= PROVIDED MATERIAL =
»»

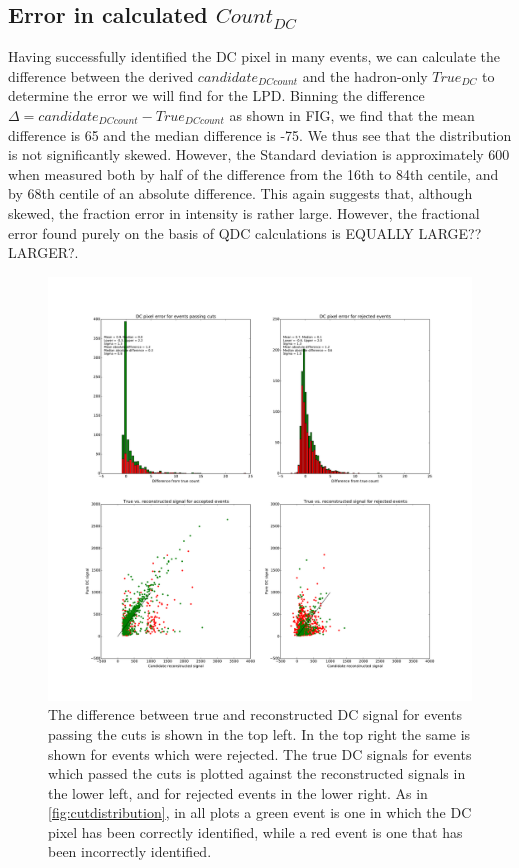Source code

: \documentclass[]{article}
\begin{document}
\subsection{Error in calculated $Count_{DC}$}
Having successfully identified the DC pixel in many events, we can calculate the difference between the derived $candidate_{DC count}$ and the hadron-only $True_{DC}$ to determine the error we will find for the LPD. Binning the difference $\Delta = candidate_{DC count} - True_{DC count}$ as shown in FIG, we find that the mean difference is 65 and the median difference is -75. We thus see that the distribution is not significantly skewed. However, the Standard deviation is approximately 600 when measured both by half of the difference from the 16th to 84th centile, and by 68th centile of an absolute difference. This again suggests that, although skewed, the fraction error in intensity is rather large. However, the fractional error found purely on the basis of QDC calculations is EQUALLY LARGE??LARGER?.

\begin{figure}
\begin{center}
\includegraphics[width=\textwidth]{DCcounterrorhess1}
\caption{The difference between true and reconstructed DC signal for events passing the cuts is shown in the top left. In the top right the same is shown for events which were rejected. The true DC signals for events which passed the cuts is plotted against the reconstructed signals in the lower left, and for rejected events in the lower right. As in \ref{fig:cutdistribution}, in all plots a green event is one in which the DC pixel has been correctly identified, while a red event is one that has been incorrectly identified.}
\label{fig:dcdiff}
\end{center}
\end{figure}



\end{document}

««

= WHAT THE EXERCISE ASKS =
The entries are to be copied exactly, and each image is to be omitted.

= ANSWER SECTION =
Source code

: \documentclass[]{article}
\begin{document}
\subsection{Error in calculated $Count_{DC}$}
Having successfully identified the DC pixel in many events, we can calculate the difference between the derived $candidate_{DC count}$ and the hadron-only $True_{DC}$ to determine the error we will find for the LPD. Binning the difference $\Delta = candidate_{DC count} - True_{DC count}$ as shown in FIG, we find that the mean difference is 65 and the median difference is -75. We thus see that the distribution is not significantly skewed. However, the Standard deviation is approximately 600 when measured both by half of the difference from the 16th to 84th centile, and by 68th centile of an absolute difference. This again suggests that, although skewed, the fraction error in intensity is rather large. However, the fractional error found purely on the basis of QDC calculations is EQUALLY LARGE??LARGER?.

\begin{figure}
\begin{center}
\includegraphics[width=\textwidth]{DCcounterrorhess1}
\caption{The difference between true and reconstructed DC signal for events passing the cuts is shown in the top left. In the top right the same is shown for events which were rejected. The true DC signals for events which passed the cuts is plotted against the reconstructed signals in the lower left, and for rejected events in the lower right. As in \ref{fig:cutdistribution}, in all plots a green event is one in which the DC pixel has been correctly identified, while a red event is one that has been incorrectly identified.}
\label{fig:dcdiff}
\end{center}
\end{figure}



\end{document}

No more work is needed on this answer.